Blogposts on embeddings analysis

AI infused societies

Reviewing recent papers on the topic of retraining models one often hear on possible misconceptions on algorithms biases. When we speak about algorithms in general or inherited biases we are often referring to these algorithms using statistics behind their algorithmic skin. From these statistical traces we are then taking the set of parameters and what then is used to produce predictions of these algorithms. So, when people refer to the potential bias this may be decreased when taking statistical results keeping in mind potential accuracy, recall and other characteristics of these algorithms.

Another approach is to use the geometrical characterisation of the datasets. For building the proper geometrical characterisation based on the datasets we are training the model on, we need to rely on some strong theoretical foundation (geometrical axiomatisation system, functional analysis are such theory for machine learning for instance), e.g. building proper topological spaces, for example based on the simplicial complexes realisation of the datasets. Just replying on the proximity of points and assuming some metrics may not provide sufficient results as our 'human' bias towards using Euclidean metrics for most of the spaces may again induce some geometrics biases.
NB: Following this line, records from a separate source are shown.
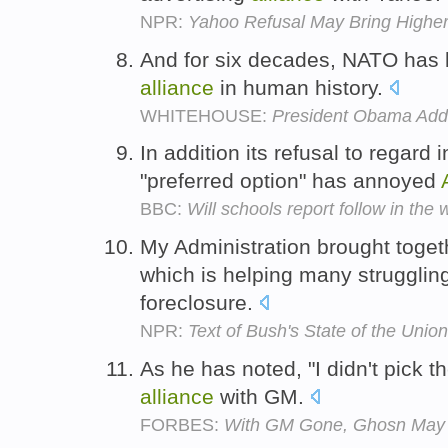
NPR:
Yahoo Refusal May Bring Higher 
And for six decades, NATO has 
alliance
in human history.
WHITEHOUSE:
President Obama Addr
In addition its refusal to regard
"preferred option" has annoyed
BBC:
Will schools report follow in th
My Administration brought tog
which is helping many struggli
foreclosure.
NPR:
Text of Bush's State of the Unio
As he has noted, "I didn't pick 
alliance
with GM.
FORBES:
With GM Gone, Ghosn May 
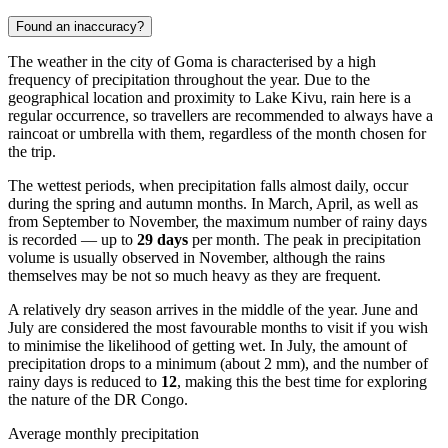
Found an inaccuracy?
The weather in the city of
Goma
is characterised by a high
frequency of precipitation throughout the year. Due to the
geographical location and proximity to Lake Kivu, rain here is a
regular occurrence, so travellers are recommended to always have a
raincoat or umbrella with them, regardless of the month chosen for
the trip.
The wettest periods, when precipitation falls almost daily, occur
during the spring and autumn months. In March, April, as well as
from September to November, the maximum number of rainy days
is recorded — up to
29 days
per month. The peak in precipitation
volume is usually observed in November, although the rains
themselves may be not so much heavy as they are frequent.
A relatively dry season arrives in the middle of the year. June and
July are considered the most favourable months to visit if you wish
to minimise the likelihood of getting wet. In July, the amount of
precipitation drops to a minimum (about 2 mm), and the number of
rainy days is reduced to
12
, making this the best time for exploring
the nature of the DR Congo.
Average monthly precipitation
As (de Dampierre et al. 2024) mentions in his work on Bunkatopics referring to it as 

"Algorithmically infused societies" (Wagner et al., 2021):

When using common tools for data analysis such as Principal Component Analysis (PCA) (Abdi & Williams, 2010), UMAP (McInnes et al., 2020), and unseen-species models (Chao, 1988), researchers inherit decisions that have partially been made by the creators of these packages.

Scaling in AI

AI tools are growing and are incorporated in many aspects of human lifes.

At the same time when Transformers were introduced, and performance was improved somewhat predictably as one scales up either the amount of compute or the size of the network, a phenomenon which is now referred to as scaling laws [Textbooks is all you need https://arxiv.org/abs/2306.11644]
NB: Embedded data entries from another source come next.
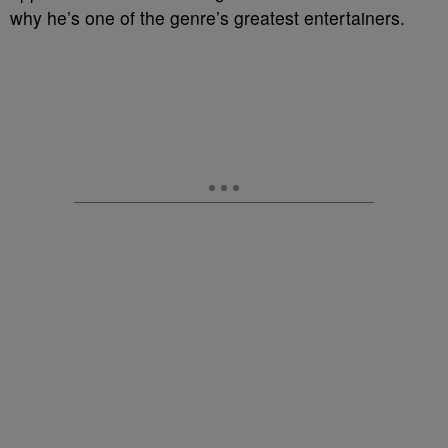
why he’s one of the genre’s greatest entertainers.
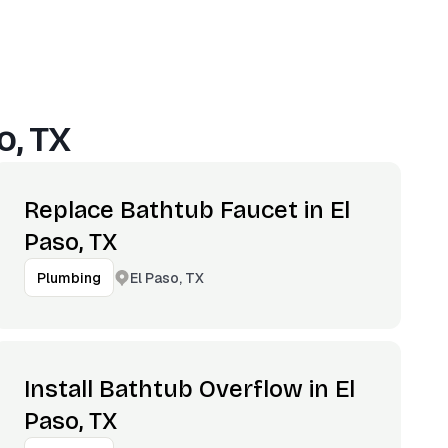
o, TX
Replace Bathtub Faucet in El
Paso, TX
El Paso, TX
Plumbing
Install Bathtub Overflow in El
Paso, TX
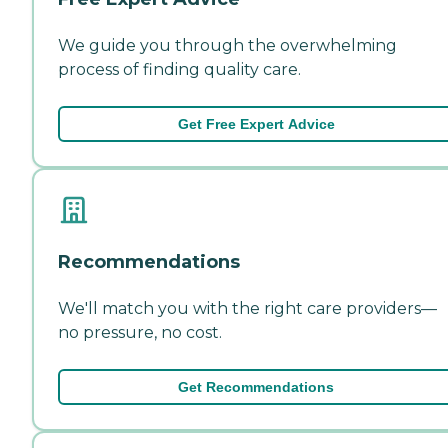
We guide you through the overwhelming
process of finding quality care.
Get Free Expert Advice
Recommendations
We'll match you with the right care providers—
no pressure, no cost.
Get Recommendations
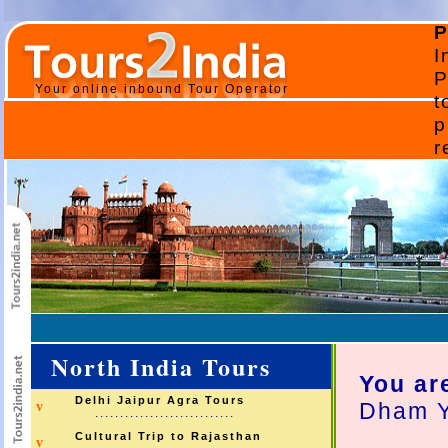
P
I
P
Your online inbound Tour Operator
t
p
r
North India Tours
You ar
Delhi Jaipur Agra Tours
Dham Y
v
............................
Cultural Trip to Rajasthan
v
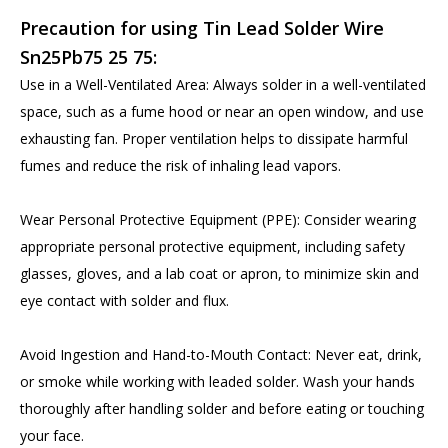
Precaution for using Tin Lead Solder Wire
Sn25Pb75 25 75:
Use in a Well-Ventilated Area: Always solder in a well-ventilated
space, such as a fume hood or near an open window, and use
exhausting fan. Proper ventilation helps to dissipate harmful
fumes and reduce the risk of inhaling lead vapors.
Wear Personal Protective Equipment (PPE): Consider wearing
appropriate personal protective equipment, including safety
glasses, gloves, and a lab coat or apron, to minimize skin and
eye contact with solder and flux.
Avoid Ingestion and Hand-to-Mouth Contact: Never eat, drink,
or smoke while working with leaded solder. Wash your hands
thoroughly after handling solder and before eating or touching
your face.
Yet one can overcome the scaling problems to increase efficiency by curating and coordinating the data on which the models are being trained, relying on quality rather than on quantity seems to be able to do it, but the question remains whether this remains the case always and is statistically significant.
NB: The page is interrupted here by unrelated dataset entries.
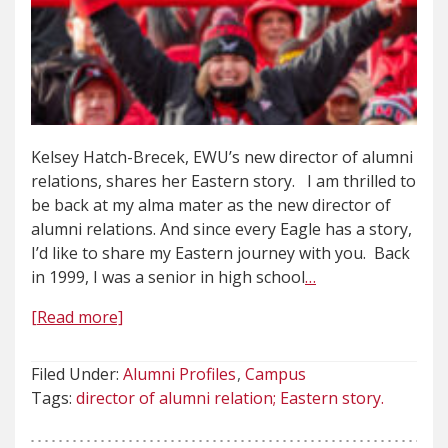
Kelsey Hatch-Brecek, EWU’s new director of alumni
relations, shares her Eastern story. I am thrilled to
be back at my alma mater as the new director of
alumni relations. And since every Eagle has a story,
I’d like to share my Eastern journey with you. Back
in 1999, I was a senior in high school
…
[Read more]
Filed Under:
Alumni Profiles
Campus
Tags:
director of alumni relation; Eastern story.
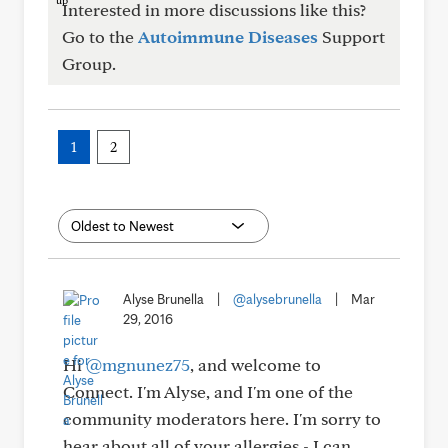
Interested in more discussions like this?
Go to the
Autoimmune Diseases
Support
Group.
1
2
Alyse Brunella
|
@alysebrunella
|
Mar
29, 2016
Hi
@mgnunez75
, and welcome to
Connect. I'm Alyse, and I'm one of the
community moderators here. I'm sorry to
hear about all of your allergies - I can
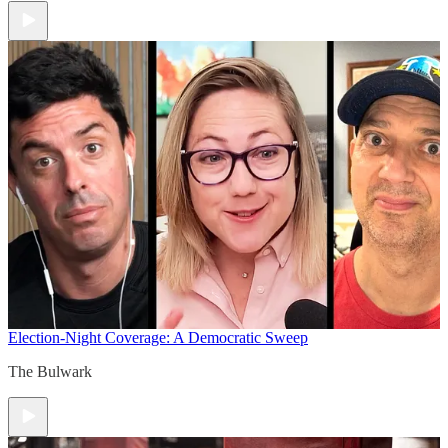
Election-Night Coverage: A Democratic Sweep
The Bulwark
The recent work of Eldan and Li on TinyStories (a high quality dataset synthetically generated to teach English to neural networks) was demonstrating that using the high quality data can dramatically change the shape of the scaling laws, potentially allowing to match the performance of large-scale models with much leaner training/models. Yet these are only evidence based observations [Bubeck et al.]
Sparks of artificial general intelligence: Early experiments with gpt-4]. Can there be any of the theoretical proof that data quality would indeed increase the training?

For that one would need to first agree on quantitative metrics for datasets characterisation. For example the datasets which are labeled with human-generated labels can potentially be a good testbed for that.